▸ **Instructions to follow**
Beginning with the line containing "middle tip: (184, 114)" and ending with the last line, repeat the records exactly.

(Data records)
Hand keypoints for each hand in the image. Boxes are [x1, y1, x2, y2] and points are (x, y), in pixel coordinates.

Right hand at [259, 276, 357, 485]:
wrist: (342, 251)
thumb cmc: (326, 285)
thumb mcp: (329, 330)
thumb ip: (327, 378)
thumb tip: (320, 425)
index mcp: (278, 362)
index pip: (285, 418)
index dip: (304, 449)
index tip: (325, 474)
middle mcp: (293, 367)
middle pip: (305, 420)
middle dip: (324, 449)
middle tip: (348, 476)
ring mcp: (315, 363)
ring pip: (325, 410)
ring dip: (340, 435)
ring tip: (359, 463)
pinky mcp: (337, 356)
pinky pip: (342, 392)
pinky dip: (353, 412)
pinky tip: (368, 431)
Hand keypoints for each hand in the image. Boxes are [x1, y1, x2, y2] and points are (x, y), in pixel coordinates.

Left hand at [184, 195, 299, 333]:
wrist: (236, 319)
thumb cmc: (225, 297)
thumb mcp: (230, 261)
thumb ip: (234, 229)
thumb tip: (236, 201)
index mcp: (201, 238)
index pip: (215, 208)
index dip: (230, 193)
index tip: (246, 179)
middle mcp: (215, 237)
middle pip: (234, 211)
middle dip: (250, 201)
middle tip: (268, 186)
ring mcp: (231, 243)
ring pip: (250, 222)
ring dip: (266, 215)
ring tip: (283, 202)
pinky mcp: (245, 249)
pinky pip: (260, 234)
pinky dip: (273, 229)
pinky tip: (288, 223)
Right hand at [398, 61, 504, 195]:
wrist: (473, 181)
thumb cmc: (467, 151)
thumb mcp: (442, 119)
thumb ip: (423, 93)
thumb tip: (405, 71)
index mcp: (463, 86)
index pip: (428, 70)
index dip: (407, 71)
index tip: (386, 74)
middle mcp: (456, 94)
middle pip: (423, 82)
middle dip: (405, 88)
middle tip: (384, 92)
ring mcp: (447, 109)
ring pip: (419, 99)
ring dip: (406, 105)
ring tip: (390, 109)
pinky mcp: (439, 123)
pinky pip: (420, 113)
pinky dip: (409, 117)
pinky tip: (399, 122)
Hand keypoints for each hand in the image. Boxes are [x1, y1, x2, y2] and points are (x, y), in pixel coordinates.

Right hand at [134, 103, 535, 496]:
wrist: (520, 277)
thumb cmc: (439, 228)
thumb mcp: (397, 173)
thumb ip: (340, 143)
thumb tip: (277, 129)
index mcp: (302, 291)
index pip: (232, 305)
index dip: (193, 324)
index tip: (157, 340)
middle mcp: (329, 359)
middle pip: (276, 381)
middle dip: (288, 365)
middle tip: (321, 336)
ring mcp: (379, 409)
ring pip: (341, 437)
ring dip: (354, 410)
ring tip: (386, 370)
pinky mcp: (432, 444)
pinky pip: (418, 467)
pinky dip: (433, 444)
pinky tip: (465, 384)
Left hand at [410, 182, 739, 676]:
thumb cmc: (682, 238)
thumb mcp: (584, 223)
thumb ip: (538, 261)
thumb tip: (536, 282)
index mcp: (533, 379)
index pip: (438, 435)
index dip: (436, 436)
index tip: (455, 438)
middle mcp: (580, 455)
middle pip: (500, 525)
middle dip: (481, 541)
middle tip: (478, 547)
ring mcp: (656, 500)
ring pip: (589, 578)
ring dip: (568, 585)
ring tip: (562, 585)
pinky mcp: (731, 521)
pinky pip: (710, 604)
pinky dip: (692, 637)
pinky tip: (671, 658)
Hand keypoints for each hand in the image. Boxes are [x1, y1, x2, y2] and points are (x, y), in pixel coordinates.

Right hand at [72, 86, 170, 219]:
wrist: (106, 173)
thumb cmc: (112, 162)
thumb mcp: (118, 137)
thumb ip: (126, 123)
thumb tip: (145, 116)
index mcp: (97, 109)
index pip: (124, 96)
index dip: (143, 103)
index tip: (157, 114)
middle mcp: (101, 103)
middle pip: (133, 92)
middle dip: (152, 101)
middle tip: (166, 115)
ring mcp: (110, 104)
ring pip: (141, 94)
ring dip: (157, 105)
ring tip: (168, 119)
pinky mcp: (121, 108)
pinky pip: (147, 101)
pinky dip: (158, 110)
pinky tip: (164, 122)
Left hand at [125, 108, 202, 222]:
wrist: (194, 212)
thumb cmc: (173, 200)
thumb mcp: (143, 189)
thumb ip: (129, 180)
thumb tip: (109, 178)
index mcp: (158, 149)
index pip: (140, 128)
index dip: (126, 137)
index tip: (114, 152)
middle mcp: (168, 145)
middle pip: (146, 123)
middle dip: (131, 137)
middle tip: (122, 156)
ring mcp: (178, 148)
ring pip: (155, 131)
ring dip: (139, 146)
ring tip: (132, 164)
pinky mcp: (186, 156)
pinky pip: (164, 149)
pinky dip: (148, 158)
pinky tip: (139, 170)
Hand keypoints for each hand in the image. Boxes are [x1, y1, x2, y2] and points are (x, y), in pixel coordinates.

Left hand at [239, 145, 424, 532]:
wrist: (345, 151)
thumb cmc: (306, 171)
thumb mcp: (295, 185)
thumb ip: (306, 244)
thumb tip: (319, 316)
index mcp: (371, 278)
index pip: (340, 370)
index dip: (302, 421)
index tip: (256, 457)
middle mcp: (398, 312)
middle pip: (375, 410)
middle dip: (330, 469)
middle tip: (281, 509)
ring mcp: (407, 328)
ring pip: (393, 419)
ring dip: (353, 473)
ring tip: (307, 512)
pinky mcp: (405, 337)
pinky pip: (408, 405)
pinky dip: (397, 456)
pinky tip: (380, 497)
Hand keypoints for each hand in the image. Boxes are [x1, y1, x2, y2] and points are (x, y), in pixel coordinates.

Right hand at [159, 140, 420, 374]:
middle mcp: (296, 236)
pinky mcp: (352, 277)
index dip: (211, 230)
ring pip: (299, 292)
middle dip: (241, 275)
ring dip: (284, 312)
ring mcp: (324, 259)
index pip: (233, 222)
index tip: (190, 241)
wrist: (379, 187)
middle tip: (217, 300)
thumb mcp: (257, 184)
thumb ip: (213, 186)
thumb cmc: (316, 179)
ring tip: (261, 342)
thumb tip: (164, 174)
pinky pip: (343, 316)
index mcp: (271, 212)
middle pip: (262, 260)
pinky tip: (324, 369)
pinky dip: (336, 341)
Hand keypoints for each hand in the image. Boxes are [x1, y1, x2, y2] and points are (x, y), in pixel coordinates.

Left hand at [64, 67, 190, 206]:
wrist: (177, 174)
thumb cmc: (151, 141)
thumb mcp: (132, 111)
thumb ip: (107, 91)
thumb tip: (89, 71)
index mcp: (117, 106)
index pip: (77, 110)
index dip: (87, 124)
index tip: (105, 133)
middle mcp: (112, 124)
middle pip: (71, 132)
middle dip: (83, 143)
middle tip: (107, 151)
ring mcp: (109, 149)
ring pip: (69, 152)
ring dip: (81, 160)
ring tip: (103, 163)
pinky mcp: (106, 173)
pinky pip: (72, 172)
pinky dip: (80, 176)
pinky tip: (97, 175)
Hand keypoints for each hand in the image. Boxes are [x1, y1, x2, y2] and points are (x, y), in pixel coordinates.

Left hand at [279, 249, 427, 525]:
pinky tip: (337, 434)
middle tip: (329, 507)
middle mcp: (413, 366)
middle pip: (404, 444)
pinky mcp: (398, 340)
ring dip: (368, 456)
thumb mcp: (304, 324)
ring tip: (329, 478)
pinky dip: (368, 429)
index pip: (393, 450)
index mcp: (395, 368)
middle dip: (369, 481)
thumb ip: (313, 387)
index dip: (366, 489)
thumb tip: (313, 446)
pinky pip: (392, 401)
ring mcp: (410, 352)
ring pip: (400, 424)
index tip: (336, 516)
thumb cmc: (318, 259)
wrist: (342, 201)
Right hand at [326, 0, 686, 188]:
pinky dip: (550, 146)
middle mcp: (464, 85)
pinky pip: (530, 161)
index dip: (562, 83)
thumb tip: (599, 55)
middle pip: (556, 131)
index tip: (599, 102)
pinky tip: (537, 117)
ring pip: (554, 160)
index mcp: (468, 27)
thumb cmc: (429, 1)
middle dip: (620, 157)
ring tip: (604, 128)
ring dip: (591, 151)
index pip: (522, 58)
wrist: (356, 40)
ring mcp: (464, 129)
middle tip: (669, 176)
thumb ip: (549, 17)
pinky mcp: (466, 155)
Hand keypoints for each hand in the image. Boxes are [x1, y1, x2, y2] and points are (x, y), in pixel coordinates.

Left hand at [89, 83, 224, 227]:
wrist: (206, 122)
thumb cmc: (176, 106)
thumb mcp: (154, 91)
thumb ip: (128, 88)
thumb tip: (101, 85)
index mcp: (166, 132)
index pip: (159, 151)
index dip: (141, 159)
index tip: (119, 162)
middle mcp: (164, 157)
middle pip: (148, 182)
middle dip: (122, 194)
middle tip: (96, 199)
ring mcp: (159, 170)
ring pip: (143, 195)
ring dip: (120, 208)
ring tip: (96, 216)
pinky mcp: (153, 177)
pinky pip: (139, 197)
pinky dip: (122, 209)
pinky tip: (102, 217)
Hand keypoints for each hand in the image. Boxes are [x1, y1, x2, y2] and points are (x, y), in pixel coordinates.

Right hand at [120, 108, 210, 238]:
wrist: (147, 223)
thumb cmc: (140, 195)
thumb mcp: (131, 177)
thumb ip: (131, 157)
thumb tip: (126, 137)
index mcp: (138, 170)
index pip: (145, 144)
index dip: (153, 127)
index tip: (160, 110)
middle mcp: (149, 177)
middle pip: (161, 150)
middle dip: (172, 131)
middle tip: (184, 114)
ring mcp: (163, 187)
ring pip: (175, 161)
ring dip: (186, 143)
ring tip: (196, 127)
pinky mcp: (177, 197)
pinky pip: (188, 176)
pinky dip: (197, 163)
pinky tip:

▸ **Output for this task**
middle tip: (184, 114)
ring mcp: (163, 187)
ring pip: (175, 161)
ring dip: (186, 143)
ring tip: (196, 127)
pinky mcp: (177, 197)
pinky pip: (188, 176)
pinky dip: (197, 163)
pinky tip:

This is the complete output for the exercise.